Mesajı Okuyun
Old 04-05-2009, 18:07   #1
av_asena

 
Varsayılan Yargılamanın İadesi- Usulsüz Tebliğ- Kesin karar

Sayın meslektaşlarım; ilk defa karşılaştığım bir konuyla alakalı yardımınıza ihtiyacım var.
Müvekkile karşı 2007 yılında, hazine tarafından kira alacağı davası açılıyor. dava dilekçesi ve duruşma günü tebligatı müvekkilin taşınmış olduğu adrese gönderiliyor. Evde o sırada oturan ise müvekkilimin evini satmış olduğu yeni malik. Fakat tebligatta, muhatabın aynı konutta birlikte oturan yeğeni'ne tebliğ ibaresi geçiyor. Dediğim gibi, oysa ki bu şahıs müvekkilin yeğeni değil, evin yeni maliki, herhangi bir akrabalık yok ve doğal olarak aynı evde oturmuyorlar.

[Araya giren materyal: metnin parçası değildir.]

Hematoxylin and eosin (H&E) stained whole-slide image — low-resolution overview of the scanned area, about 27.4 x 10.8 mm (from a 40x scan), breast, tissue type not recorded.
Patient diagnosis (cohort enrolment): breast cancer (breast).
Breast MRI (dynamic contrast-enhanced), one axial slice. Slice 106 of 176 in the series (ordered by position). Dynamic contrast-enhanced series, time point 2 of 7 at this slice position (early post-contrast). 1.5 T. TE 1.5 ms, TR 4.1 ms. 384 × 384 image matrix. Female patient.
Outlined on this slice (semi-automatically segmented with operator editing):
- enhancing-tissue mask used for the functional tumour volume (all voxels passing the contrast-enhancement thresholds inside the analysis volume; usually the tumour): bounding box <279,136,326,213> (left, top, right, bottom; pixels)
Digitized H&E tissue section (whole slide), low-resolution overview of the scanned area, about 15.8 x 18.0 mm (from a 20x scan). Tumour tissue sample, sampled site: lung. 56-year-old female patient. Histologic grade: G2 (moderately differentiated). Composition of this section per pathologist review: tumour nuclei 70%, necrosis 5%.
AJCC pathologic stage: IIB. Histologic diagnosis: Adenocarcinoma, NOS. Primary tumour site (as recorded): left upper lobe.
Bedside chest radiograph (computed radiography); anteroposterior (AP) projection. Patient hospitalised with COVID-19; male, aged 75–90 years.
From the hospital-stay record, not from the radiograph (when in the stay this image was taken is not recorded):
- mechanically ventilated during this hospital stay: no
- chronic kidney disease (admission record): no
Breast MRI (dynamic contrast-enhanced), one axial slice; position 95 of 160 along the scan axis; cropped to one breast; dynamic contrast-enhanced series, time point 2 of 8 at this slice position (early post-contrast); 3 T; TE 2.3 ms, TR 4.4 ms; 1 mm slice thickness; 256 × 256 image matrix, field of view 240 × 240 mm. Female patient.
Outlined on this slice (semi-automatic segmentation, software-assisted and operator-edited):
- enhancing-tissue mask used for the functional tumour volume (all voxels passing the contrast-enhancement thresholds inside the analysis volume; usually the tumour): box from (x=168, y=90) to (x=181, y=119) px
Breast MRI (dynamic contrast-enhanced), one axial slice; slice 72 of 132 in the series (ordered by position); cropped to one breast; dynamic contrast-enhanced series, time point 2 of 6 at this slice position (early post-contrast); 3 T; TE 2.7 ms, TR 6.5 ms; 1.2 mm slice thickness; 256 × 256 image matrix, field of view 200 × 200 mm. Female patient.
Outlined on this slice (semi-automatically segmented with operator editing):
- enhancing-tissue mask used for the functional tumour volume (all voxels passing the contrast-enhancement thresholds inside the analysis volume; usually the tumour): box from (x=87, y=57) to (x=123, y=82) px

Bu sırada dava devam ediyor, dosya bilirkişiye gidiyor, buna göre davacı taraf davayı ıslah ediyor, ıslah dilekçesini de aynı adrese gönderiyor. Fakat bu sefer, adres kapalı, çevrede tanıyan yok, muhtarda da kaydı olmadığı için tebligat yapılamamıştır deniliyor. Bunun üzerine, resmi kurumdan adres istenerek o adrese TB. md. 35'e göre tebligat yapılıyor(ıslah dilekçesi). Tüm bunlar sonucunda yargılama müvekkilin yokluğunda yapılıp aleyhe karar veriliyor. Daha sonra karar icraya koyuluyor, müvekkilimin yeni ikametgahına icra emri geldiğinde tüm bunlardan haberdar oluyor. Bu arada karar parasal sınırın altında olması nedeniyle kesin karar.
Netice itibariyle, hem bilirkişi raporunda hem de mah. kararında hak ihlalleri var ve her ikisi de tamamen aleyhe. Mahkemedeki duruşmalara katılamayan, mahkemeden haberdar olmayan müvekkilim şuan sırf bu nedenlerden mağdur durumda.
Benim sormak istediğim, somut olayda, usulsüz tebliğe dayanarak yargılamanın iadesi istenebilir mi? ya da bunun dışında mağduriyeti giderebilecek başka hukuki bir yol mevcut mu?